Note that the first key is not to acquire a solution that supports the current process, but that supports the desired, lean, optimized process. Remember that the second key to Supply Management success is transition — even if your process was best in class and suited you well when it was instituted ten years ago, that was then, this is now. Processes have to evolve with your business, which likely isn’t the same as it was 10 years ago. Make sure to review and define all of your process needs appropriately and pick a solution that matches and enables them, not what you have now and not what your competitor uses.

Then, be sure to understand not only your current enterprise software ecosystem, but the desired software ecosystem you are working towards (as this defines your platform). You don’t have to know which solutions you want to adopt down the road (as the best today might not be the best tomorrow), but if you have identified CLM, SRM, and decision optimization as the next three technologies you need, and you start with CLM, make sure that it has the ability to output relevant supplier-related contract data to SRM systems using standard formats or APIs and that it can take in award allocations in standard formats from dominant decision optimization solutions. A Best-of-Breed solution in a vaccum is rarely used (and why the adoption rate of most Supply Management technology at firms that acquire it is a dismal 25%).

After that, evaluate the UI. While its true that sometimes the best and most powerful solutions are those that still look like they were designed in 2005 (including a few solutions the doctor recently reviewed that, power-wise, almost blew his socks off), you have to consider the psychology of the situation. While a power user will want the absolute best, 90% of the individuals who will need to use the solution are not power users and have been programmed by consumer platforms and social media to believe that anything that doesn’t look modern isn’t (and shouldn’t be used). Sometimes the 80% solution with a consumer-ish, modern, friendly UI is the best starting point. We’re in a culture obsessed with polish, so just embrace that fact and save yourself some major headaches.

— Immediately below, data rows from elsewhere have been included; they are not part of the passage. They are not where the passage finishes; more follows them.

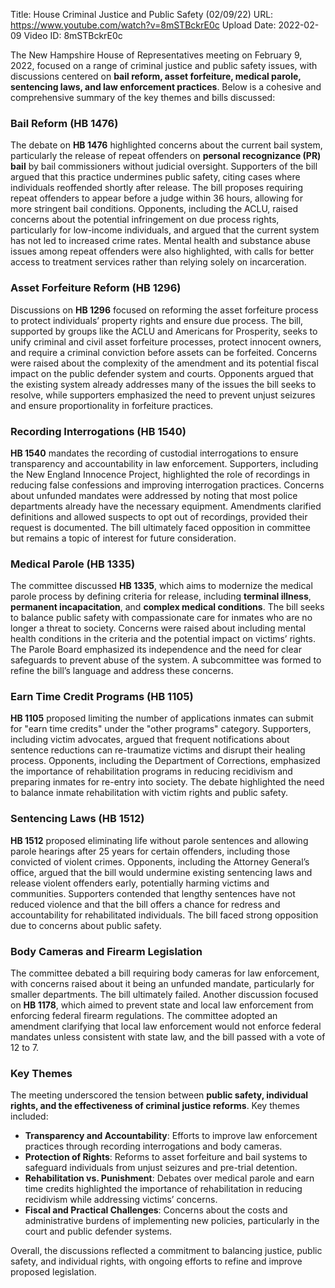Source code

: Title: House Criminal Justice and Public Safety (02/09/22)
URL: https://www.youtube.com/watch?v=8mSTBckrE0c
Upload Date: 2022-02-09
Video ID: 8mSTBckrE0c

The New Hampshire House of Representatives meeting on February 9, 2022, focused on a range of criminal justice and public safety issues, with discussions centered on **bail reform, asset forfeiture, medical parole, sentencing laws, and law enforcement practices**. Below is a cohesive and comprehensive summary of the key themes and bills discussed:

### **Bail Reform (HB 1476)**
The debate on **HB 1476** highlighted concerns about the current bail system, particularly the release of repeat offenders on **personal recognizance (PR) bail** by bail commissioners without judicial oversight. Supporters of the bill argued that this practice undermines public safety, citing cases where individuals reoffended shortly after release. The bill proposes requiring repeat offenders to appear before a judge within 36 hours, allowing for more stringent bail conditions. Opponents, including the ACLU, raised concerns about the potential infringement on due process rights, particularly for low-income individuals, and argued that the current system has not led to increased crime rates. Mental health and substance abuse issues among repeat offenders were also highlighted, with calls for better access to treatment services rather than relying solely on incarceration.

### **Asset Forfeiture Reform (HB 1296)**
Discussions on **HB 1296** focused on reforming the asset forfeiture process to protect individuals’ property rights and ensure due process. The bill, supported by groups like the ACLU and Americans for Prosperity, seeks to unify criminal and civil asset forfeiture processes, protect innocent owners, and require a criminal conviction before assets can be forfeited. Concerns were raised about the complexity of the amendment and its potential fiscal impact on the public defender system and courts. Opponents argued that the existing system already addresses many of the issues the bill seeks to resolve, while supporters emphasized the need to prevent unjust seizures and ensure proportionality in forfeiture practices.

### **Recording Interrogations (HB 1540)**
**HB 1540** mandates the recording of custodial interrogations to ensure transparency and accountability in law enforcement. Supporters, including the New England Innocence Project, highlighted the role of recordings in reducing false confessions and improving interrogation practices. Concerns about unfunded mandates were addressed by noting that most police departments already have the necessary equipment. Amendments clarified definitions and allowed suspects to opt out of recordings, provided their request is documented. The bill ultimately faced opposition in committee but remains a topic of interest for future consideration.

### **Medical Parole (HB 1335)**
The committee discussed **HB 1335**, which aims to modernize the medical parole process by defining criteria for release, including **terminal illness**, **permanent incapacitation**, and **complex medical conditions**. The bill seeks to balance public safety with compassionate care for inmates who are no longer a threat to society. Concerns were raised about including mental health conditions in the criteria and the potential impact on victims’ rights. The Parole Board emphasized its independence and the need for clear safeguards to prevent abuse of the system. A subcommittee was formed to refine the bill’s language and address these concerns.

### **Earn Time Credit Programs (HB 1105)**
**HB 1105** proposed limiting the number of applications inmates can submit for "earn time credits" under the "other programs" category. Supporters, including victim advocates, argued that frequent notifications about sentence reductions can re-traumatize victims and disrupt their healing process. Opponents, including the Department of Corrections, emphasized the importance of rehabilitation programs in reducing recidivism and preparing inmates for re-entry into society. The debate highlighted the need to balance inmate rehabilitation with victim rights and public safety.

### **Sentencing Laws (HB 1512)**
**HB 1512** proposed eliminating life without parole sentences and allowing parole hearings after 25 years for certain offenders, including those convicted of violent crimes. Opponents, including the Attorney General’s office, argued that the bill would undermine existing sentencing laws and release violent offenders early, potentially harming victims and communities. Supporters contended that lengthy sentences have not reduced violence and that the bill offers a chance for redress and accountability for rehabilitated individuals. The bill faced strong opposition due to concerns about public safety.

### **Body Cameras and Firearm Legislation**
The committee debated a bill requiring body cameras for law enforcement, with concerns raised about it being an unfunded mandate, particularly for smaller departments. The bill ultimately failed. Another discussion focused on **HB 1178**, which aimed to prevent state and local law enforcement from enforcing federal firearm regulations. The committee adopted an amendment clarifying that local law enforcement would not enforce federal mandates unless consistent with state law, and the bill passed with a vote of 12 to 7.

### **Key Themes**
The meeting underscored the tension between **public safety, individual rights, and the effectiveness of criminal justice reforms**. Key themes included:
- **Transparency and Accountability**: Efforts to improve law enforcement practices through recording interrogations and body cameras.
- **Protection of Rights**: Reforms to asset forfeiture and bail systems to safeguard individuals from unjust seizures and pre-trial detention.
- **Rehabilitation vs. Punishment**: Debates over medical parole and earn time credits highlighted the importance of rehabilitation in reducing recidivism while addressing victims’ concerns.
- **Fiscal and Practical Challenges**: Concerns about the costs and administrative burdens of implementing new policies, particularly in the court and public defender systems.

Overall, the discussions reflected a commitment to balancing justice, public safety, and individual rights, with ongoing efforts to refine and improve proposed legislation.
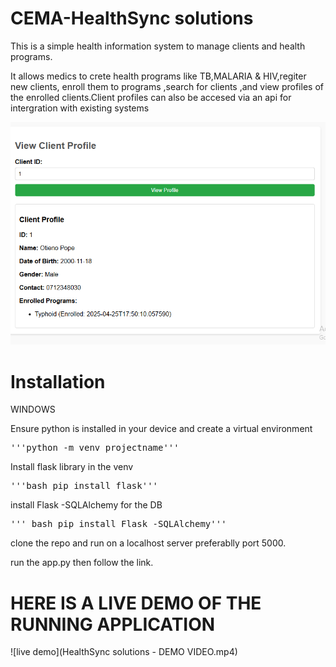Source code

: # CEMA-HealthSync solutions

This is a simple health information system to manage clients and health programs.

It allows medics to crete health programs like TB,MALARIA & HIV,regiter new clients,
enroll them to programs ,search for clients ,and view profiles of the enrolled clients.Client profiles can also be accesed via an api for intergration with existing systems

![view registered client details](https://github.com/Wuodmadam/CEMA-/blob/master/Screenshot%202025-04-25%20222505.png) 

# Installation

WINDOWS 

Ensure python is installed in your device and create a virtual environment

<pre>'''python -m venv projectname'''</pre>

Install flask library in the venv

<pre>'''bash pip install flask'''</pre>

install  Flask -SQLAlchemy for the DB 

<pre>''' bash pip install Flask -SQLAlchemy'''</pre>

clone the repo and run on a localhost server preferablly port 5000.

run the app.py then follow the link.

# HERE IS A LIVE DEMO OF THE RUNNING APPLICATION

![live demo](HealthSync solutions - DEMO VIDEO.mp4)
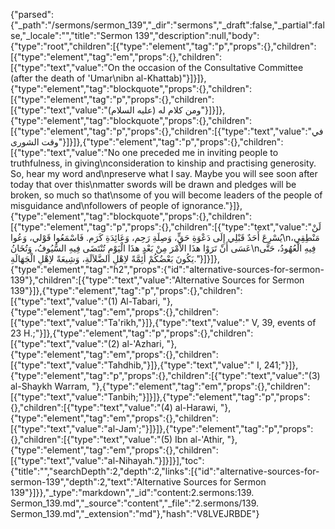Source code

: {"parsed":{"_path":"/sermons/sermon_139","_dir":"sermons","_draft":false,"_partial":false,"_locale":"","title":"Sermon 139","description":null,"body":{"type":"root","children":[{"type":"element","tag":"p","props":{},"children":[{"type":"element","tag":"em","props":{},"children":[{"type":"text","value":"On the occasion of the Consultative Committee (after the death of 'Umar\nibn al-Khattab)"}]}]},{"type":"element","tag":"blockquote","props":{},"children":[{"type":"element","tag":"p","props":{},"children":[{"type":"text","value":"ومن كلام له (عليه السلام)"}]}]},{"type":"element","tag":"blockquote","props":{},"children":[{"type":"element","tag":"p","props":{},"children":[{"type":"text","value":"في وقت الشورى"}]}]},{"type":"element","tag":"p","props":{},"children":[{"type":"text","value":"No one preceded me in inviting people to truthfulness, in giving\nconsideration to kinship and practising generosity. So, hear my word and\npreserve what I say. Maybe you will see soon after today that over this\nmatter swords will be drawn and pledges will be broken, so much so that\nsome of you will become leaders of the people of misguidance and\nfollowers of people of ignorance."}]},{"type":"element","tag":"blockquote","props":{},"children":[{"type":"element","tag":"p","props":{},"children":[{"type":"text","value":"لَنْ يُسْرِعَ أَحَدٌ قَبْلِي إِلَى دَعْوَةِ حَقٍّ، وَصِلَةِ رَحِم، وَعَائِدَةِ كَرَم. فَاسْمَعُوا قَوْلي، وَعُوا\nمَنْطِقِي، عَسَى أَنْ تَرَوْا هذَا الاْمْرَ مِنْ بَعْدِ هذَا الْيَوْمِ تُنْتَضَى فِيهِ السُّيُوفُ، وَتُخَانُ\nفِيهِ الْعُهُودُ، حَتَّى يَكُونَ بَعْضُكُمْ أَئِمَّةً لاِهْلِ الضَّلاَلَةِ، وَشِيعَةً لاِهْلِ الْجَهَالَةِ."}]}]},{"type":"element","tag":"h2","props":{"id":"alternative-sources-for-sermon-139"},"children":[{"type":"text","value":"Alternative Sources for Sermon 139"}]},{"type":"element","tag":"p","props":{},"children":[{"type":"text","value":"(1) Al-Tabari, "},{"type":"element","tag":"em","props":{},"children":[{"type":"text","value":"Ta'rikh,"}]},{"type":"text","value":" V, 39, events of 23 H.;"}]},{"type":"element","tag":"p","props":{},"children":[{"type":"text","value":"(2) al-'Azhari, "},{"type":"element","tag":"em","props":{},"children":[{"type":"text","value":"Tahdhib,"}]},{"type":"text","value":" I, 241;"}]},{"type":"element","tag":"p","props":{},"children":[{"type":"text","value":"(3) al-Shaykh Warram, "},{"type":"element","tag":"em","props":{},"children":[{"type":"text","value":"Tanbih;"}]}]},{"type":"element","tag":"p","props":{},"children":[{"type":"text","value":"(4) al-Harawi, "},{"type":"element","tag":"em","props":{},"children":[{"type":"text","value":"al-Jam';"}]}]},{"type":"element","tag":"p","props":{},"children":[{"type":"text","value":"(5) Ibn al-'Athir, "},{"type":"element","tag":"em","props":{},"children":[{"type":"text","value":"al-Nihayah."}]}]}],"toc":{"title":"","searchDepth":2,"depth":2,"links":[{"id":"alternative-sources-for-sermon-139","depth":2,"text":"Alternative Sources for Sermon 139"}]}},"_type":"markdown","_id":"content:2.sermons:139. Sermon_139.md","_source":"content","_file":"2.sermons/139. Sermon_139.md","_extension":"md"},"hash":"V8LVEJRBDE"}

(And you can always supplement it with an archaic looking BoB solution for your power users later. Some of the best-in-class organizations actually do this. For example, they’ll use a Zycus or similar modern looking S2P suite on the front end, but then on the back end the power users will be using Trade Extensions or Keelvar for decision optimization and TAMR or Spend 360 for spend analysis. And they get mega returns on the efficiency AND effectiveness charts — more than one would expect even though they pay two license fees. The easy to use suite gets buy in and efficiency goes through the roof when they get 90% utilization instead of 25%, and the power the super users get from the BoB solutions doubles average savings percentages. This isn’t to say that the BoB solutions aren’t user friendly, they are, but you again have to consider the psychology. Because solutions like Trade Extensions and TAMR have so much power under the hood, the average user — who just needs to check a contract, do a small spot buy, run a spend report — still believes that they must be difficult to use. While complex solutions were hard to use 20 and even 10 years ago, this is no longer the case, but the stigma is hard to overcome. Sometimes the best thing to do is adopt something easy, roll it out, get everyone on board, buy the killer app for the power users, let them get great results, let them show everyone else, now used to modern technology, that it’s not so hard, and then gradually replace the entry level solution with the powerhouse solution where appropriate. And if each gives a 3X to 7X return, paying two license fees is a no-brainer from a financial viewpoint.)

Finally, make sure it enables collaboration with built in messaging, document exchange, version control, etc. If it’s not the central portal (or virtual center of excellence) that connects everyone on the team in a collaborative fashion, it’s not modern, and its lifespan will be limited. And no one wants to learn yet another tool with a built-in expiry date.

And that’s the foundation of how your organization can select a tool that might actually be adopted.